Bounding box prediction data
____

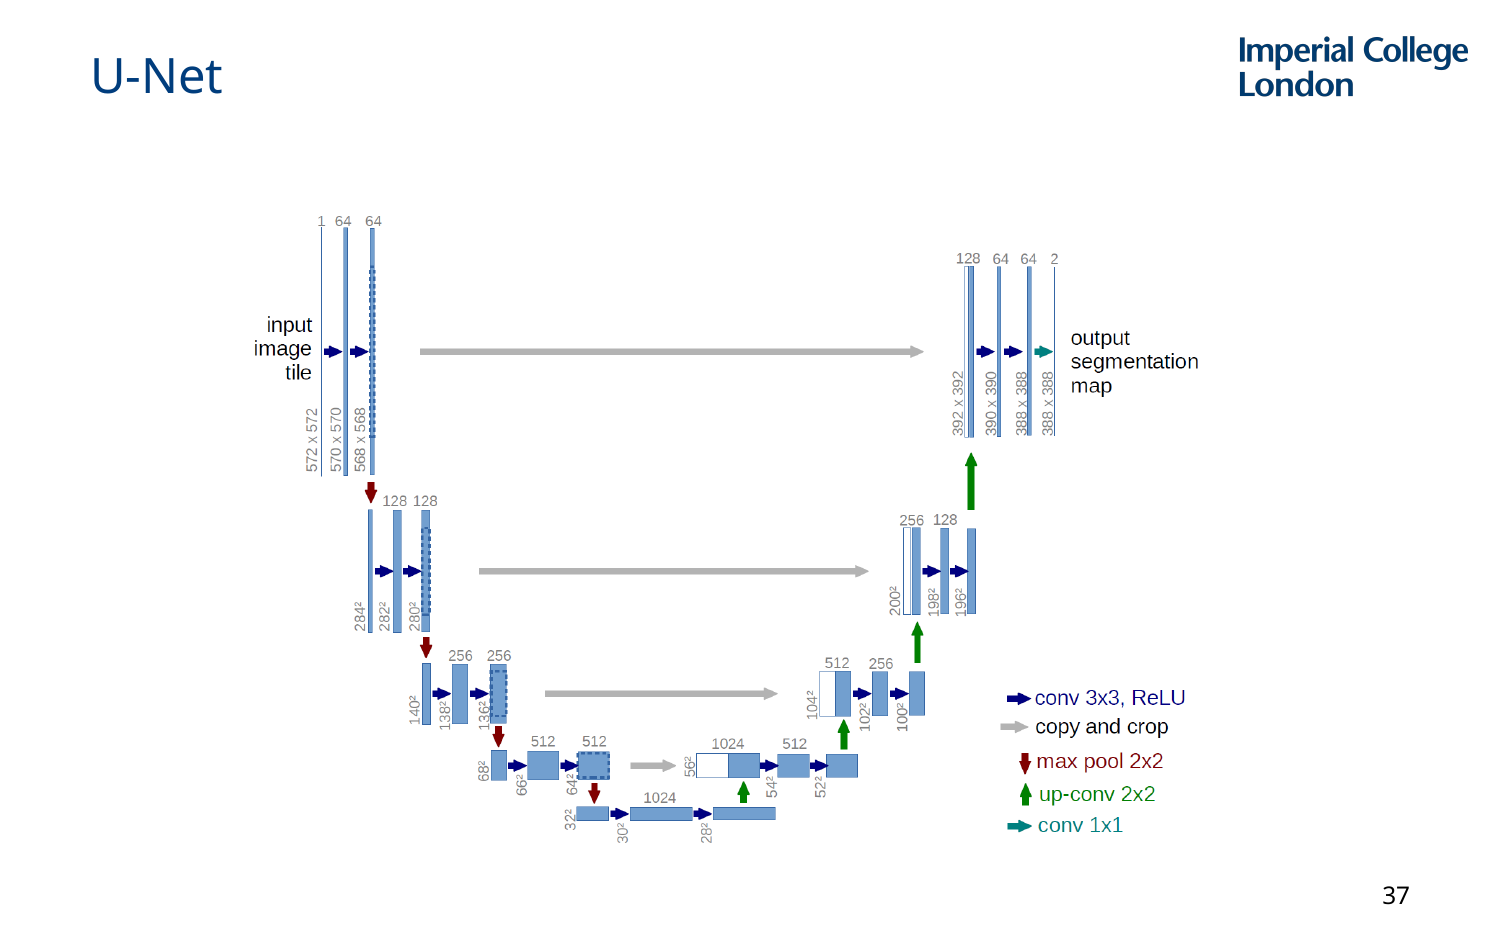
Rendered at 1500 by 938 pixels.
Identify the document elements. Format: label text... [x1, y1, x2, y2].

picture [1425, 18, 1486, 114]
picture [241, 208, 1206, 852]
slide_number 37 [1074, 872, 1426, 920]
title U-Net [75, 0, 1425, 153]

____

### Request
Retype the records exactly, but skip the pictures.

### Response below
Rendered at 1500 by 938 pixels.
Identify the document elements. Format: label text... [x1, y1, x2, y2].

picture [1425, 18, 1486, 114]
picture [241, 208, 1206, 852]
slide_number 37 [1074, 872, 1426, 920]
title U-Net [75, 0, 1425, 153]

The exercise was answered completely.